- What is expected
Only one stretch of the data is wanted: the line containing "3. License the", the line containing "4. Create a", and every line between them, copied exactly.

Extracted data entries:
****

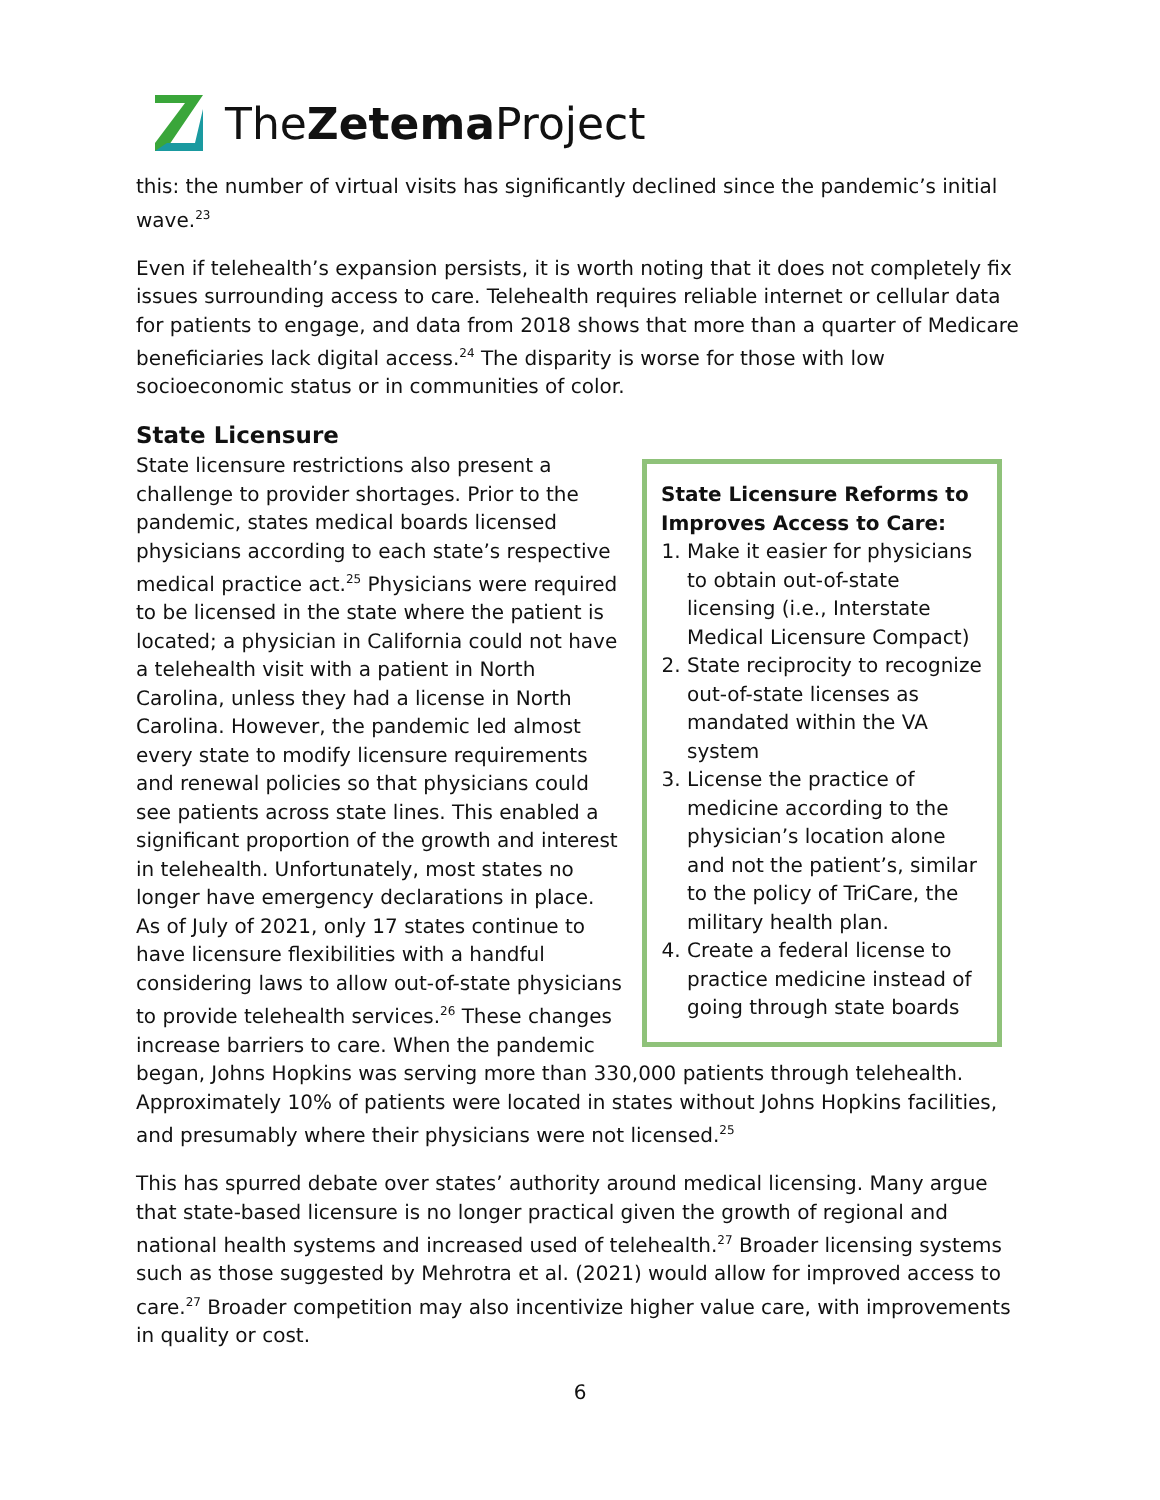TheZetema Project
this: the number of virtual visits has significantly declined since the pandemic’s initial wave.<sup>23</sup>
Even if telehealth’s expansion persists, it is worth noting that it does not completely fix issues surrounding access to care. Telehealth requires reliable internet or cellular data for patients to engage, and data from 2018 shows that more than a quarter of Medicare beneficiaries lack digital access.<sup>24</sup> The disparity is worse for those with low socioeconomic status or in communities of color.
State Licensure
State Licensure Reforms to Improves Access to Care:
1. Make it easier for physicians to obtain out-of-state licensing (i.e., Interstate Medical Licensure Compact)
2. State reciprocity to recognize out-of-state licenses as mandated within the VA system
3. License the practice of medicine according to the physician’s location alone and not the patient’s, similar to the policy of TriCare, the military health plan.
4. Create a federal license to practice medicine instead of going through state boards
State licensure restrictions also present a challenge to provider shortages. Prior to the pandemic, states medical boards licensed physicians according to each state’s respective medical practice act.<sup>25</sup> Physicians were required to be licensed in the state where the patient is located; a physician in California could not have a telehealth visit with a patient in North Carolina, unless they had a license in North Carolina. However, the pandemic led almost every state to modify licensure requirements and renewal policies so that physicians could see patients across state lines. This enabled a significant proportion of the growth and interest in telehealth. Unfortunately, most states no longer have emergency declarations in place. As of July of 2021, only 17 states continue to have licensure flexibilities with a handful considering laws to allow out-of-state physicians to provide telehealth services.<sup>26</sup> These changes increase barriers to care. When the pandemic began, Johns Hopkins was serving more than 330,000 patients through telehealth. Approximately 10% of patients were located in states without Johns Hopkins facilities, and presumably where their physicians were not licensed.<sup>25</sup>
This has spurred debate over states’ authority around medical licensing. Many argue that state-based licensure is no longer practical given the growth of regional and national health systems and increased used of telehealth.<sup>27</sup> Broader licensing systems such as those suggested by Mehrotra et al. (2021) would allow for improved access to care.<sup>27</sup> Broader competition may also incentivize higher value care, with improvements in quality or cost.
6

****

- Solved problem
3. License the practice of medicine according to the physician’s location alone and not the patient’s, similar to the policy of TriCare, the military health plan.
4. Create a federal license to practice medicine instead of going through state boards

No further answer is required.